Electronics engineering source data
* * *
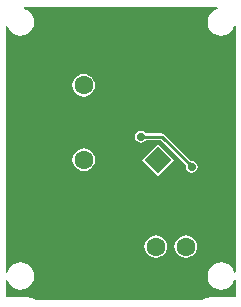
<source format=gbl>
G04*
G04 #@! TF.GenerationSoftware,Altium Limited,Altium Designer,19.1.5 (86)*
G04*
G04 Layer_Physical_Order=2*
G04 Layer_Color=16711680*
%FSAX44Y44*%
%MOMM*%
G71*
G01*
G75*
%ADD11C,0.2500*%
%ADD43C,1.6000*%
%ADD44R,1.6000X1.6000*%
%ADD45C,2.5000*%
%ADD46P,2.2627X4X90.0*%
%ADD47C,0.7000*%
G36*
X03026798Y02609204D02*
X03024001Y02608045D01*
X03021598Y02606202D01*
X03019755Y02603800D01*
X03018596Y02601002D01*
X03018201Y02598000D01*
X03018596Y02594998D01*
X03019755Y02592200D01*
X03021598Y02589798D01*
X03024001Y02587955D01*
X03026798Y02586796D01*
X03029800Y02586401D01*
X03032802Y02586796D01*
X03035600Y02587955D01*
X03038002Y02589798D01*
X03039845Y02592200D01*
X03041004Y02594998D01*
X03042210Y02594741D01*
X03042210Y02386259D01*
X03041004Y02386002D01*
X03039845Y02388800D01*
X03038002Y02391202D01*
X03035600Y02393045D01*
X03032802Y02394204D01*
X03029800Y02394599D01*
X03026798Y02394204D01*
X03024001Y02393045D01*
X03021598Y02391202D01*
X03019755Y02388800D01*
X03018596Y02386002D01*
X03018201Y02383000D01*
X03018596Y02379998D01*
X03019755Y02377200D01*
X03021598Y02374798D01*
X03024001Y02372955D01*
X03026798Y02371796D01*
X03029800Y02371401D01*
X03032802Y02371796D01*
X03035600Y02372955D01*
X03038002Y02374798D01*
X03039845Y02377200D01*
X03041004Y02379998D01*
X03042210Y02379741D01*
Y02365590D01*
X03023580D01*
X03023517Y02365577D01*
X03023453Y02365587D01*
X03021493Y02365490D01*
X03021306Y02365444D01*
X03021115D01*
X03017269Y02364679D01*
X03017033Y02364581D01*
X03016783Y02364531D01*
X03013161Y02363031D01*
X03013115Y02363000D01*
X02873395D01*
X02873349Y02363031D01*
X02869727Y02364531D01*
X02869477Y02364581D01*
X02869241Y02364679D01*
X02865396Y02365444D01*
X02865204D01*
X02865017Y02365490D01*
X02863057Y02365587D01*
X02862993Y02365577D01*
X02862930Y02365590D01*
X02847390Y02365590D01*
Y02379741D01*
X02848596Y02379998D01*
X02849755Y02377200D01*
X02851598Y02374798D01*
X02854001Y02372955D01*
X02856798Y02371796D01*
X02859800Y02371401D01*
X02862802Y02371796D01*
X02865600Y02372955D01*
X02868002Y02374798D01*
X02869845Y02377200D01*
X02871004Y02379998D01*
X02871399Y02383000D01*
X02871004Y02386002D01*
X02869845Y02388800D01*
X02868002Y02391202D01*
X02865600Y02393045D01*
X02862802Y02394204D01*
X02859800Y02394599D01*
X02856798Y02394204D01*
X02854001Y02393045D01*
X02851598Y02391202D01*
X02849755Y02388800D01*
X02848596Y02386002D01*
X02847390Y02386259D01*
X02847390Y02594741D01*
X02848596Y02594998D01*
X02849755Y02592200D01*
X02851598Y02589798D01*
X02854001Y02587955D01*
X02856798Y02586796D01*
X02859800Y02586401D01*
X02862802Y02586796D01*
X02865600Y02587955D01*
X02868002Y02589798D01*
X02869845Y02592200D01*
X02871004Y02594998D01*
X02871399Y02598000D01*
X02871004Y02601002D01*
X02869845Y02603800D01*
X02868002Y02606202D01*
X02865600Y02608045D01*
X02862802Y02609204D01*
X02863059Y02610410D01*
X03026541D01*
X03026798Y02609204D01*
D02*
G37*
%LPC*%
G36*
X02913369Y02554013D02*
X02910889Y02553686D01*
X02908578Y02552729D01*
X02906594Y02551206D01*
X02905071Y02549222D01*
X02904113Y02546911D01*
X02903787Y02544431D01*
X02904113Y02541951D01*
X02905071Y02539640D01*
X02906594Y02537655D01*
X02908578Y02536133D01*
X02910889Y02535175D01*
X02913369Y02534849D01*
X02915849Y02535175D01*
X02918160Y02536133D01*
X02920145Y02537655D01*
X02921667Y02539640D01*
X02922625Y02541951D01*
X02922951Y02544431D01*
X02922625Y02546911D01*
X02921667Y02549222D01*
X02920145Y02551206D01*
X02918160Y02552729D01*
X02915849Y02553686D01*
X02913369Y02554013D01*
D02*
G37*
G36*
Y02491151D02*
X02910889Y02490825D01*
X02908578Y02489867D01*
X02906594Y02488345D01*
X02905071Y02486360D01*
X02904113Y02484049D01*
X02903787Y02481569D01*
X02904113Y02479089D01*
X02905071Y02476778D01*
X02906594Y02474794D01*
X02908578Y02473271D01*
X02910889Y02472314D01*
X02913369Y02471987D01*
X02915849Y02472314D01*
X02918160Y02473271D01*
X02920145Y02474794D01*
X02921667Y02476778D01*
X02922625Y02479089D01*
X02922951Y02481569D01*
X02922625Y02484049D01*
X02921667Y02486360D01*
X02920145Y02488345D01*
X02918160Y02489867D01*
X02915849Y02490825D01*
X02913369Y02491151D01*
D02*
G37*
G36*
X02961800Y02506148D02*
X02959849Y02505760D01*
X02958195Y02504655D01*
X02957090Y02503001D01*
X02956702Y02501050D01*
X02957090Y02499099D01*
X02958195Y02497445D01*
X02959849Y02496340D01*
X02961800Y02495952D01*
X02963751Y02496340D01*
X02965405Y02497445D01*
X02965940Y02498246D01*
X02978589D01*
X02999973Y02476862D01*
X02999702Y02475500D01*
X03000090Y02473549D01*
X03001195Y02471895D01*
X03002849Y02470790D01*
X03004800Y02470402D01*
X03006751Y02470790D01*
X03008405Y02471895D01*
X03009510Y02473549D01*
X03009898Y02475500D01*
X03009510Y02477451D01*
X03008405Y02479105D01*
X03006751Y02480210D01*
X03004800Y02480598D01*
X03004272Y02480493D01*
X02981732Y02503033D01*
X02980823Y02503640D01*
X02979750Y02503854D01*
X02965940D01*
X02965405Y02504655D01*
X02963751Y02505760D01*
X02961800Y02506148D01*
D02*
G37*
G36*
X02976231Y02495004D02*
X02962796Y02481569D01*
X02976231Y02468134D01*
X02989666Y02481569D01*
X02976231Y02495004D01*
D02*
G37*
G36*
X02999800Y02417582D02*
X02997320Y02417256D01*
X02995009Y02416298D01*
X02993025Y02414776D01*
X02991502Y02412791D01*
X02990544Y02410480D01*
X02990218Y02408000D01*
X02990544Y02405520D01*
X02991502Y02403209D01*
X02993025Y02401225D01*
X02995009Y02399702D01*
X02997320Y02398745D01*
X02999800Y02398418D01*
X03002280Y02398745D01*
X03004591Y02399702D01*
X03006575Y02401225D01*
X03008098Y02403209D01*
X03009055Y02405520D01*
X03009382Y02408000D01*
X03009055Y02410480D01*
X03008098Y02412791D01*
X03006575Y02414776D01*
X03004591Y02416298D01*
X03002280Y02417256D01*
X02999800Y02417582D01*
D02*
G37*
G36*
X02974400D02*
X02971920Y02417256D01*
X02969609Y02416298D01*
X02967625Y02414776D01*
X02966102Y02412791D01*
X02965144Y02410480D01*
X02964818Y02408000D01*
X02965144Y02405520D01*
X02966102Y02403209D01*
X02967625Y02401225D01*
X02969609Y02399702D01*
X02971920Y02398745D01*
X02974400Y02398418D01*
X02976880Y02398745D01*
X02979191Y02399702D01*
X02981176Y02401225D01*
X02982698Y02403209D01*
X02983655Y02405520D01*
X02983982Y02408000D01*
X02983655Y02410480D01*
X02982698Y02412791D01*
X02981176Y02414776D01*
X02979191Y02416298D01*
X02976880Y02417256D01*
X02974400Y02417582D01*
D02*
G37*
%LPD*%
D11*
X02979750Y02501050D02*
X03004800Y02476000D01*
Y02475500D02*
Y02476000D01*
X02961800Y02501050D02*
X02979750D01*
D43*
X02974400Y02408000D02*
D03*
X02999800D02*
D03*
X02913369Y02544431D02*
D03*
X02976231D02*
D03*
X02913369Y02481569D02*
D03*
D44*
X03025200Y02408000D02*
D03*
D45*
X02944800Y02513000D02*
D03*
D46*
X02976231Y02481569D02*
D03*
D47*
X03029800Y02558000D02*
D03*
X03004800Y02475500D02*
D03*
X02961800Y02501050D02*
D03*
X02915800Y02594250D02*
D03*
X02974400D02*
D03*
X02905155Y02378000D02*
D03*
M02*

</source>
* * *
Reproduce the data above line for line, from its first line through the line containing "X03017033Y02364581D01*", both ends included, with the pictures omitted and nothing more.

<source format=gbl>
G04*
G04 #@! TF.GenerationSoftware,Altium Limited,Altium Designer,19.1.5 (86)*
G04*
G04 Layer_Physical_Order=2*
G04 Layer_Color=16711680*
%FSAX44Y44*%
%MOMM*%
G71*
G01*
G75*
%ADD11C,0.2500*%
%ADD43C,1.6000*%
%ADD44R,1.6000X1.6000*%
%ADD45C,2.5000*%
%ADD46P,2.2627X4X90.0*%
%ADD47C,0.7000*%
G36*
X03026798Y02609204D02*
X03024001Y02608045D01*
X03021598Y02606202D01*
X03019755Y02603800D01*
X03018596Y02601002D01*
X03018201Y02598000D01*
X03018596Y02594998D01*
X03019755Y02592200D01*
X03021598Y02589798D01*
X03024001Y02587955D01*
X03026798Y02586796D01*
X03029800Y02586401D01*
X03032802Y02586796D01*
X03035600Y02587955D01*
X03038002Y02589798D01*
X03039845Y02592200D01*
X03041004Y02594998D01*
X03042210Y02594741D01*
X03042210Y02386259D01*
X03041004Y02386002D01*
X03039845Y02388800D01*
X03038002Y02391202D01*
X03035600Y02393045D01*
X03032802Y02394204D01*
X03029800Y02394599D01*
X03026798Y02394204D01*
X03024001Y02393045D01*
X03021598Y02391202D01*
X03019755Y02388800D01*
X03018596Y02386002D01*
X03018201Y02383000D01*
X03018596Y02379998D01*
X03019755Y02377200D01*
X03021598Y02374798D01*
X03024001Y02372955D01*
X03026798Y02371796D01*
X03029800Y02371401D01*
X03032802Y02371796D01*
X03035600Y02372955D01*
X03038002Y02374798D01*
X03039845Y02377200D01*
X03041004Y02379998D01*
X03042210Y02379741D01*
Y02365590D01*
X03023580D01*
X03023517Y02365577D01*
X03023453Y02365587D01*
X03021493Y02365490D01*
X03021306Y02365444D01*
X03021115D01*
X03017269Y02364679D01*
X03017033Y02364581D01*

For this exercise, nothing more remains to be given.